La crisi ha le sue radici in opportunità mancate negli ultimi decenni, secondo Steffen Christmann, a capo dell'Associazione dei Vigneti Tedeschi con Denominazione di Qualità. Nel 2003, l'Associazione dei Vignaioli Tedeschi ha lanciato l'iniziativa "Visione del Vino 2020" con l'obiettivo di costruire marchi forti e riportare il vino tedesco tra i migliori al mondo. Tuttavia, come sottolinea Christmann, "non è successo quasi nulla".
L'industria ritiene che non venga servito abbastanza vino tedesco negli hotel, nei ristoranti e nelle istituzioni culturali della Repubblica, in particolare per il vino rosso e lo spumante. Il prezzo del vino in bulk è sceso fino a 30 centesimi, a contrasto con la qualità premium dei vini tedeschi.
Il DWV, l'Associazione dei Vignaioli Tedeschi, chiede l'attuazione di misure dal pacchetto vino di Bruxelles in Germania. Ciò include un divieto provvisorio di impianto, promozione delle vendite e regolamentazione dell'impianto di nuovi vigneti.

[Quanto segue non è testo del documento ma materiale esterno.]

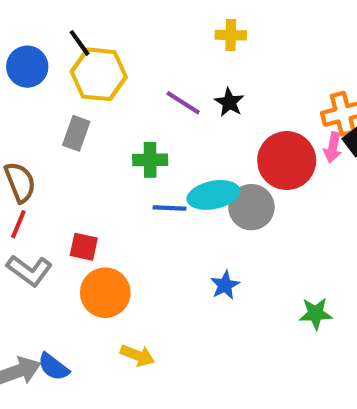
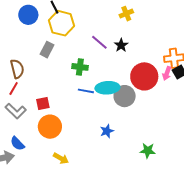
yellow cross: (231, 35) -> (126, 14), turned -32
red square: (84, 247) -> (43, 103), turned -32
blue semicircle: (54, 367) -> (17, 143), moved

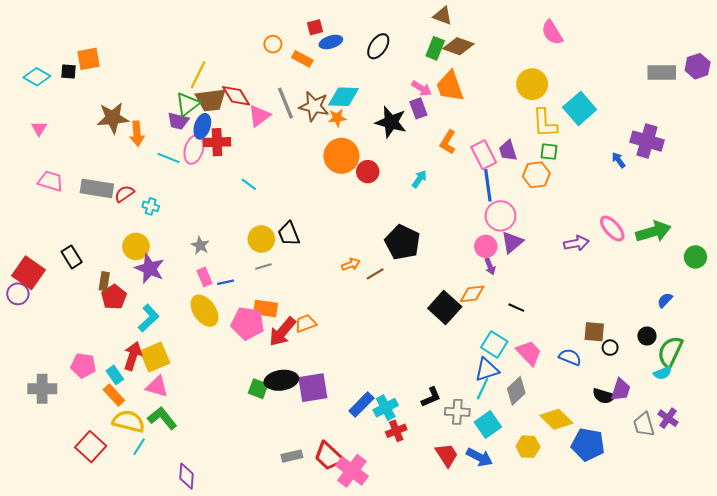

L'associazione promuove anche la vendemmia verde (riduzione del raccolto tagliando l'uva verde in estate) per gestire l'offerta e mantenere la qualità.
Alcune cantine non accettano tutti i grappoli e alcuni potrebbero essere lasciati appesi nel 2025. Questa situazione ha portato a una richiesta di un profilo chiaro, internazionalmente valido e stretto per l'industria, con l'export come via d'uscita, secondo Christmann.
Daniela Schmitt, ministro responsabile dello stato tedesco più grande per la viticoltura, Renania-Palatinato, sottolinea che il vino è un patrimonio culturale e un piacere nella moderazione. Sta mettendo insieme un pacchetto di sostegno per la regione vinicola, del valore di più di tre milioni di euro all'anno per la promozione, le campagne di immagine e la pubblicità congiunta.
Schmitt e il suo collega dell'Assia, Ingmar Jung (CDU), pianificano di incontrarsi con i colleghi di tutti gli stati federali vinicoli a novembre nella Renania per prendere decisioni. Il VDP e il DWV, due importanti associazioni vinicole, mirano a stabilizzare il mercato del vino tedesco, promuovere la qualità rispetto alla quantità e sostenere le pratiche di viticoltura sostenibile per affrontare la crisi nella produzione di vino tedesco.
I consumatori che decidono di acquistare vino tedesco possono influenzare il futuro della viticoltura, secondo Schmitt. L'industria si rivolge a Berlino per le soluzioni, con il DWV che fa eco a questa richiesta e chiede la fine della paralisi della politica del vino nella capitale. La crisi mette a rischio i magneti paesaggistici e del turismo come le ripide pendici lungo il Reno e la Mosella, sottolineando ulteriormente la necessità di un'azione immediata.